Saved entries
------------------------

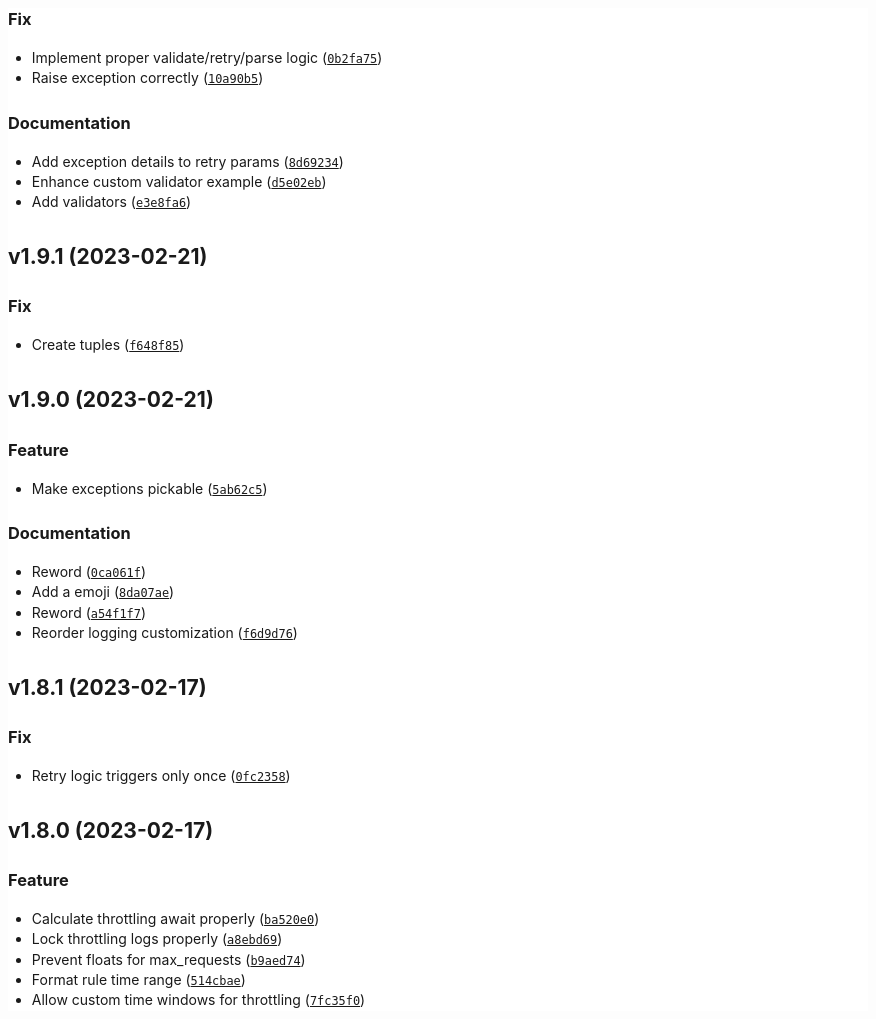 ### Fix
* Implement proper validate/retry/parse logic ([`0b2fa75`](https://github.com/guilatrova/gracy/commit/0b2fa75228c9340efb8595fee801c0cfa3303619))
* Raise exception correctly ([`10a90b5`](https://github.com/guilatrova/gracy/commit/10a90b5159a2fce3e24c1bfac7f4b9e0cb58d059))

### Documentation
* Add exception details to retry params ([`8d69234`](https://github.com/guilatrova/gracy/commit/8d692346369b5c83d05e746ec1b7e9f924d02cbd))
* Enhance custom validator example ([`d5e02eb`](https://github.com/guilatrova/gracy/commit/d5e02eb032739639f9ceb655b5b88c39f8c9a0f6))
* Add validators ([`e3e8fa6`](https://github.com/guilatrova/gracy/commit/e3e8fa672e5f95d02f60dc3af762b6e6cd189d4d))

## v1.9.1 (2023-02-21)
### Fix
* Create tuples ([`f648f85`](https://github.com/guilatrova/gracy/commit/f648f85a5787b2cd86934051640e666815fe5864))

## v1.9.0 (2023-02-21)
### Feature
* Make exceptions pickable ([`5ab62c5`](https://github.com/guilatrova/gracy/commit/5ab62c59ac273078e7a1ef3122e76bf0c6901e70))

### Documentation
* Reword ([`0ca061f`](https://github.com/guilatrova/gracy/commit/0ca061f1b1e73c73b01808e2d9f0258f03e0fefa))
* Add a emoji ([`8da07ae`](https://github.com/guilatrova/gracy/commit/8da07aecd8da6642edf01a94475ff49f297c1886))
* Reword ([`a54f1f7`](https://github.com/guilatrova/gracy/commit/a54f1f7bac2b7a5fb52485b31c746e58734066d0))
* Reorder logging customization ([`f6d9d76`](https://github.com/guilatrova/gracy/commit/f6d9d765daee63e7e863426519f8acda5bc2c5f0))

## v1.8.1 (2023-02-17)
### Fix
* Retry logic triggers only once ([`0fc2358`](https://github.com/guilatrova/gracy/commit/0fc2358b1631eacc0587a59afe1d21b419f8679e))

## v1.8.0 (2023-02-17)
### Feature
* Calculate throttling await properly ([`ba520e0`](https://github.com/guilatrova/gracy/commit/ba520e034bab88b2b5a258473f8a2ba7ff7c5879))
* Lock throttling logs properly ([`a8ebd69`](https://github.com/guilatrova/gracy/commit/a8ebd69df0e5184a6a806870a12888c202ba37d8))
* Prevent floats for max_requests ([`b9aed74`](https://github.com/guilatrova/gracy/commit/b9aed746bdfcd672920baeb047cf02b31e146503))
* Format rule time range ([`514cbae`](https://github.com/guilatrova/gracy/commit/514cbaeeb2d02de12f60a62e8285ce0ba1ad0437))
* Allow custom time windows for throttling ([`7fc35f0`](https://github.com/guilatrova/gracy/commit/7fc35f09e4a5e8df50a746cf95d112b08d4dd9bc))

------------------------

*TASK PROMPT:* Write out each line of the data above exactly, starting at the top and finishing with the line containing "Add exception details"; omit the pictures.

*ANSWER TO THIS TASK:*
 ### Fix
* Implement proper validate/retry/parse logic ([`0b2fa75`](https://github.com/guilatrova/gracy/commit/0b2fa75228c9340efb8595fee801c0cfa3303619))
* Raise exception correctly ([`10a90b5`](https://github.com/guilatrova/gracy/commit/10a90b5159a2fce3e24c1bfac7f4b9e0cb58d059))

### Documentation
* Add exception details to retry params ([`8d69234`](https://github.com/guilatrova/gracy/commit/8d692346369b5c83d05e746ec1b7e9f924d02cbd))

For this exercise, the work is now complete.